--- ENTRIES PROVIDED Enclosed Below ---
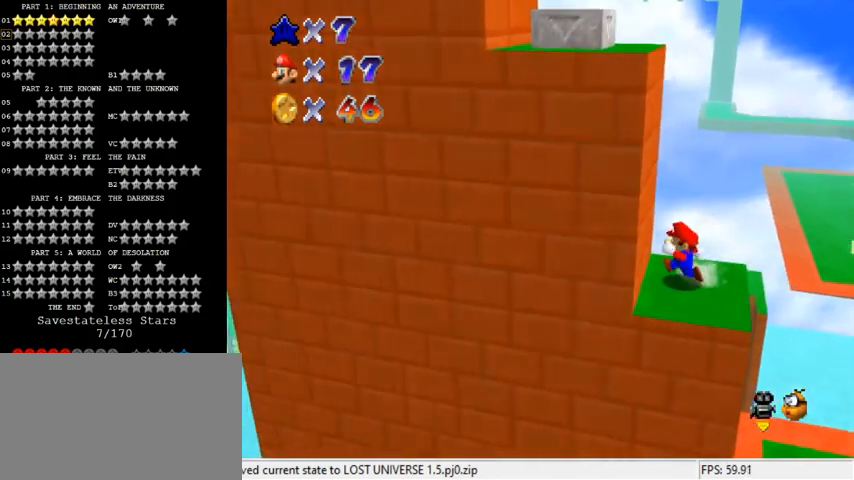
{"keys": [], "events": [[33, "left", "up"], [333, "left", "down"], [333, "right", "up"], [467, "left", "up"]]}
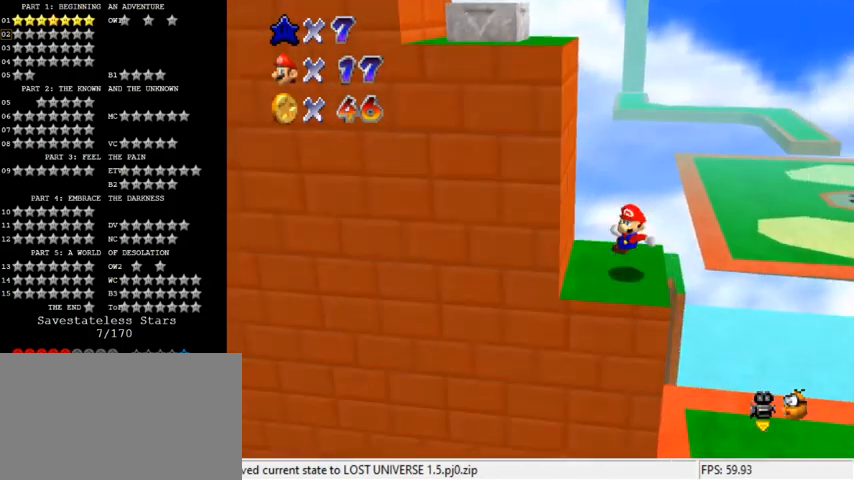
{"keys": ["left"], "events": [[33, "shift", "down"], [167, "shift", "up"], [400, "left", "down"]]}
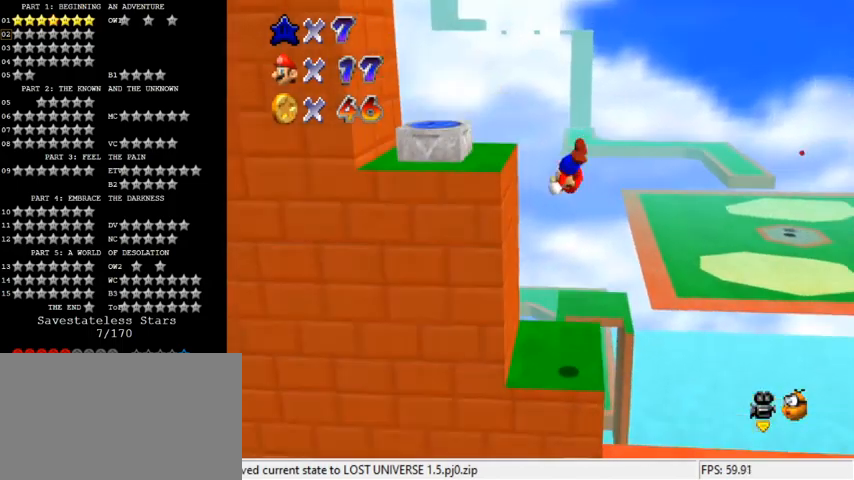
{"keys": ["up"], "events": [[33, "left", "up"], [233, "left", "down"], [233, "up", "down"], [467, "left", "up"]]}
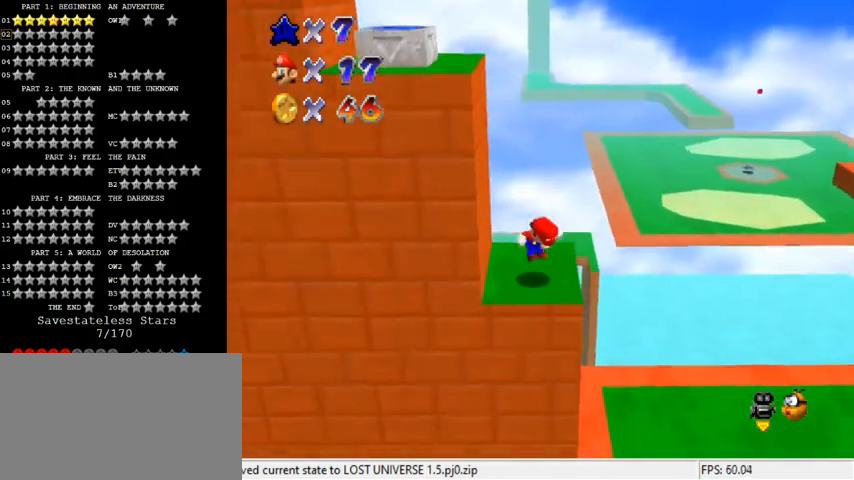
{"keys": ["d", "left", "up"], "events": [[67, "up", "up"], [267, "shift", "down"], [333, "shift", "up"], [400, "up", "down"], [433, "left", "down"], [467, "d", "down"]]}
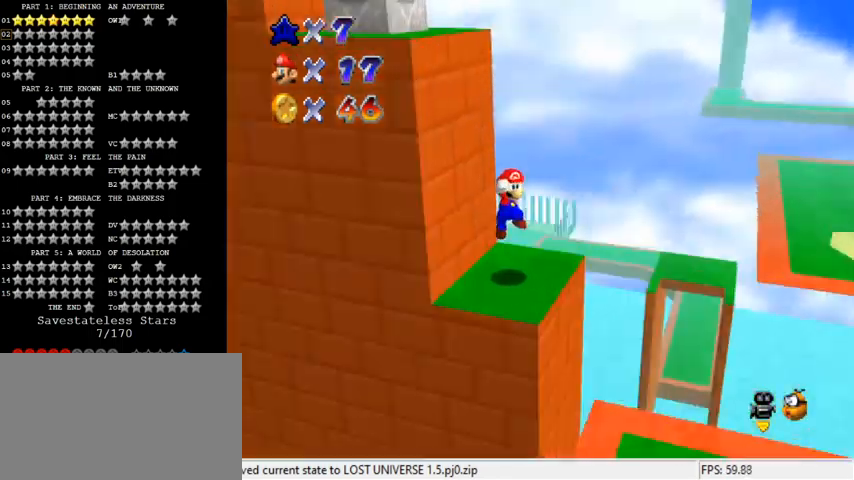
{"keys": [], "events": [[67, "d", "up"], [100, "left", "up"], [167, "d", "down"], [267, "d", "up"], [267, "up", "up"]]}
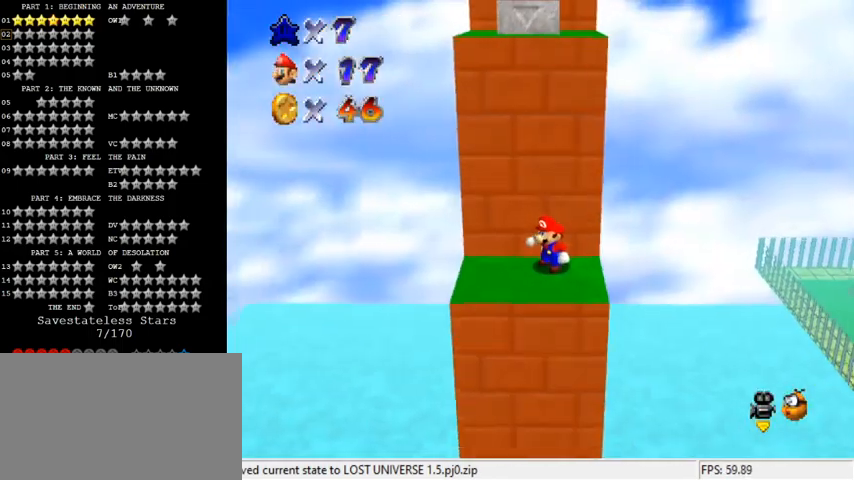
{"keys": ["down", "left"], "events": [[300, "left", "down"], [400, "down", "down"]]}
--- End of Enclosed ENTRIES PROVIDED ---
--- ENTRIES PROVIDED Enclosed Below ---
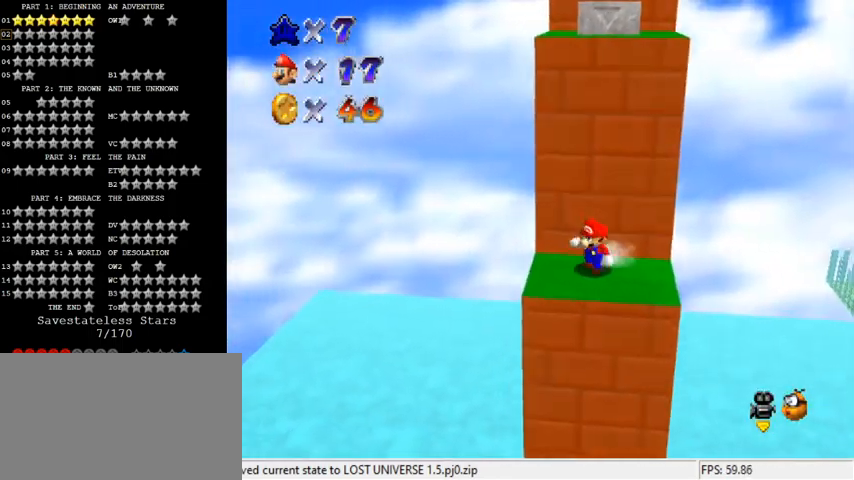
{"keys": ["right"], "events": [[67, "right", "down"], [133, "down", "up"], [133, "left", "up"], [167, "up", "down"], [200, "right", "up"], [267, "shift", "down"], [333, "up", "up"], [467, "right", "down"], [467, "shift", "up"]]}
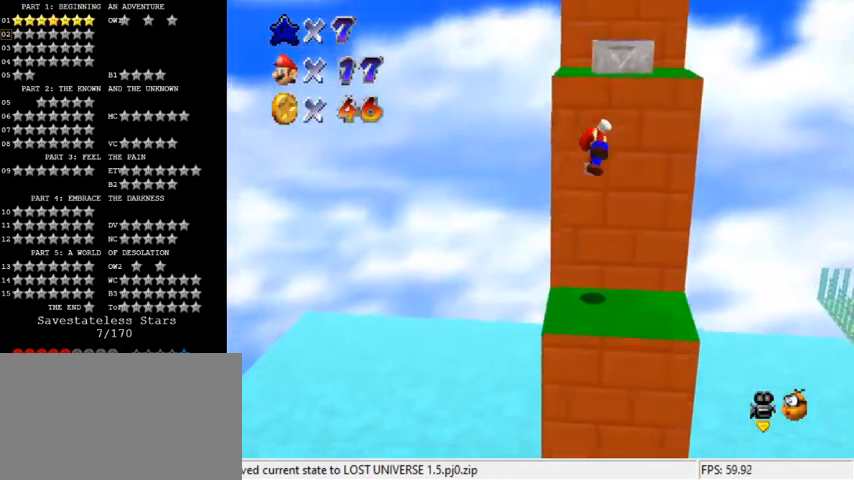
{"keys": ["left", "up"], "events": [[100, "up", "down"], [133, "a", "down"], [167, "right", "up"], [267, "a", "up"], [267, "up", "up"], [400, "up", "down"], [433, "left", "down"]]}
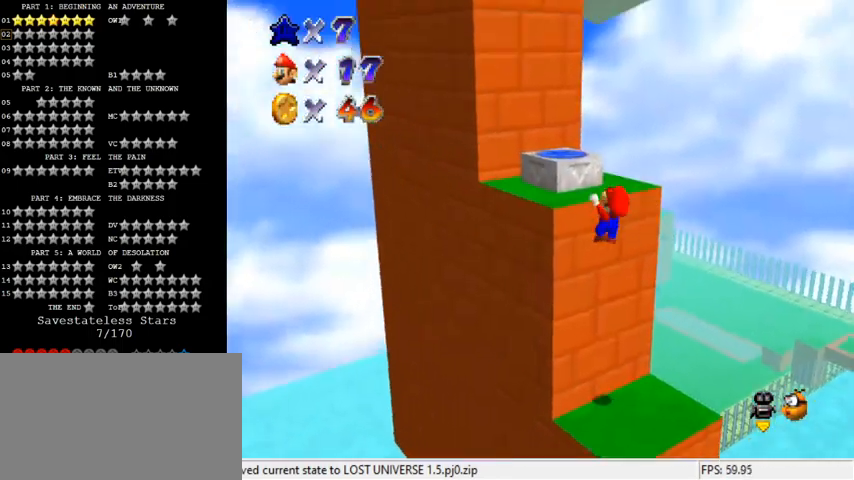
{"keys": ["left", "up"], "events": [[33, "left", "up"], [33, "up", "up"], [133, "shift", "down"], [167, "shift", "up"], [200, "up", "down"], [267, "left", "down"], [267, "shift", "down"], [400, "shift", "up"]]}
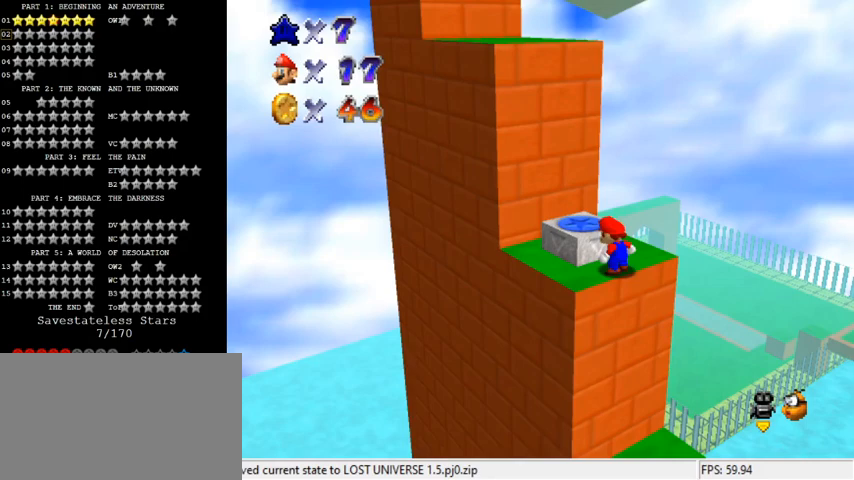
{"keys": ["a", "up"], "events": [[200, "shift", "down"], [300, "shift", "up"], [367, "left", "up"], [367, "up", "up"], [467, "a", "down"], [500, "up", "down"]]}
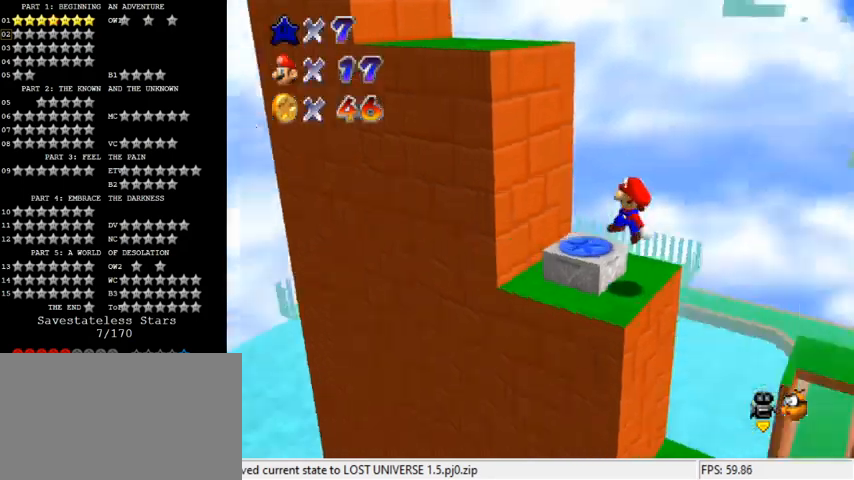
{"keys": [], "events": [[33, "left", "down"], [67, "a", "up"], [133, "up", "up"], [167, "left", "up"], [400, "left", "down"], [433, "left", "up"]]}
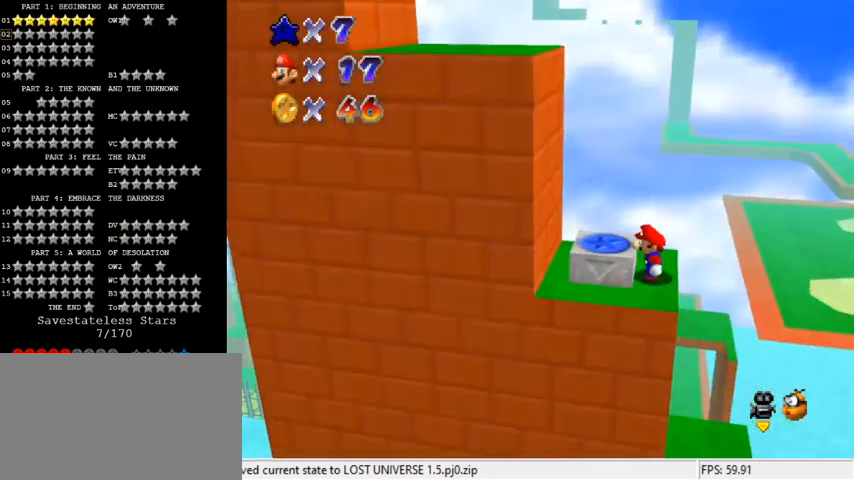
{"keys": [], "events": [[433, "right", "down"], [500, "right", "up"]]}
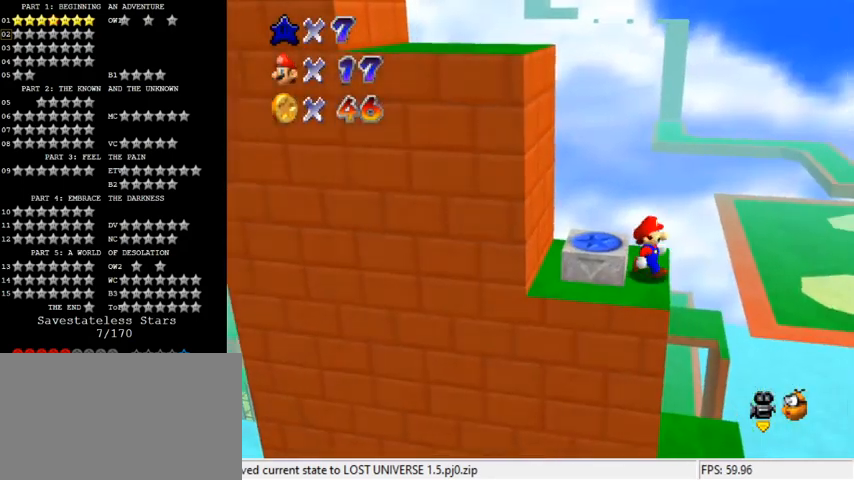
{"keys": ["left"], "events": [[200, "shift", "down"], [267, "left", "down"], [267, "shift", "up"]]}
--- End of Enclosed ENTRIES PROVIDED ---
--- ENTRIES PROVIDED Enclosed Below ---
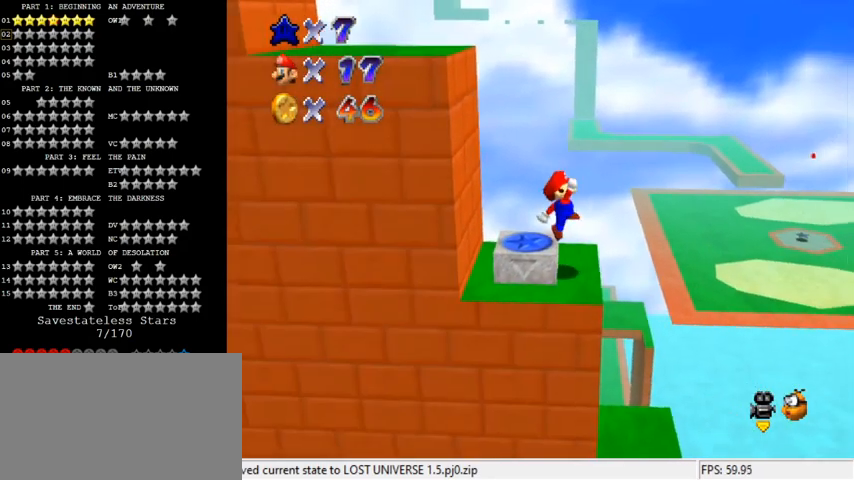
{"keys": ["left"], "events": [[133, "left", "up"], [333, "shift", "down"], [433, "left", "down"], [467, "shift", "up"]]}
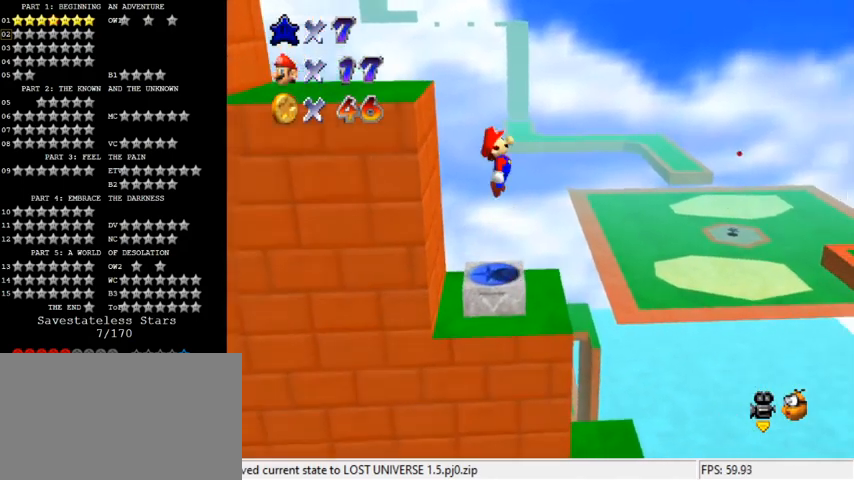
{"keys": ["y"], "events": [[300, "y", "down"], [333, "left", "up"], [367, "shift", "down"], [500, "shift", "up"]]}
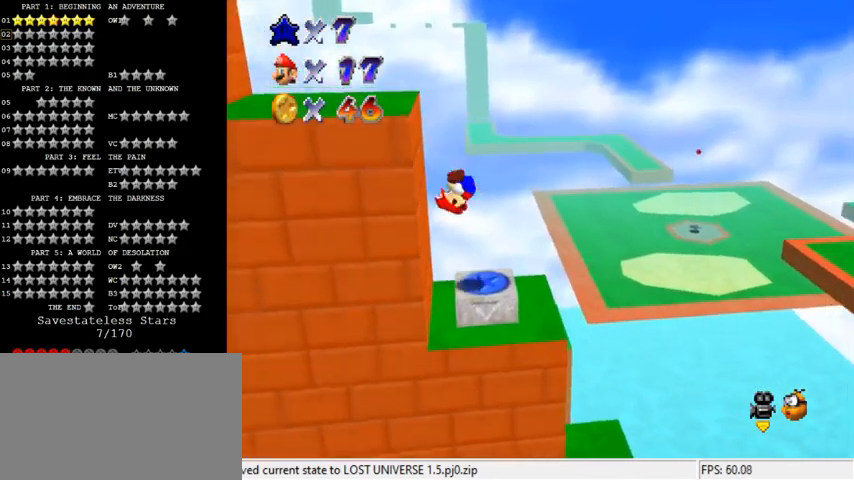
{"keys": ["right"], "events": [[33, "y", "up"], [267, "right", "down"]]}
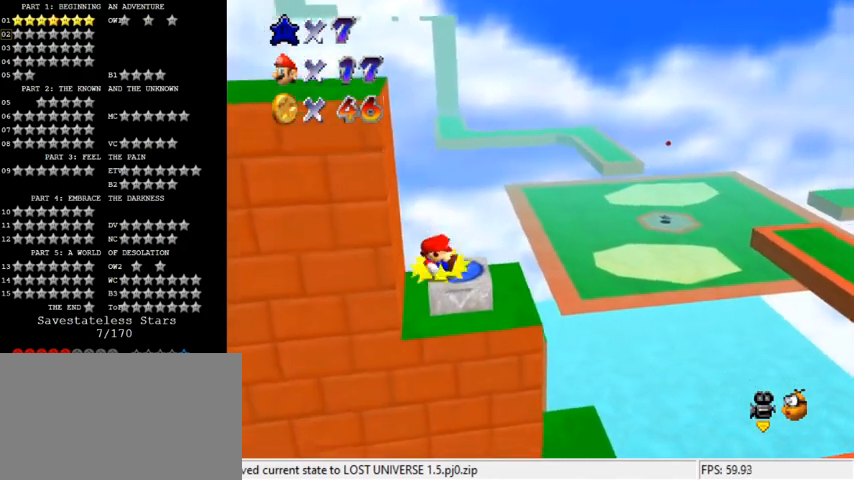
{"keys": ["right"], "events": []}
--- End of Enclosed ENTRIES PROVIDED ---
= TASK STATEMENT =
Filter the listing above so that only lines holding the word "right" remain, and report those lines.

= SOLUTION =
{"keys": [], "events": [[33, "left", "up"], [333, "left", "down"], [333, "right", "up"], [467, "left", "up"]]}
{"keys": ["right"], "events": [[67, "right", "down"], [133, "down", "up"], [133, "left", "up"], [167, "up", "down"], [200, "right", "up"], [267, "shift", "down"], [333, "up", "up"], [467, "right", "down"], [467, "shift", "up"]]}
{"keys": ["left", "up"], "events": [[100, "up", "down"], [133, "a", "down"], [167, "right", "up"], [267, "a", "up"], [267, "up", "up"], [400, "up", "down"], [433, "left", "down"]]}
{"keys": [], "events": [[433, "right", "down"], [500, "right", "up"]]}
{"keys": ["right"], "events": [[33, "y", "up"], [267, "right", "down"]]}
{"keys": ["right"], "events": []}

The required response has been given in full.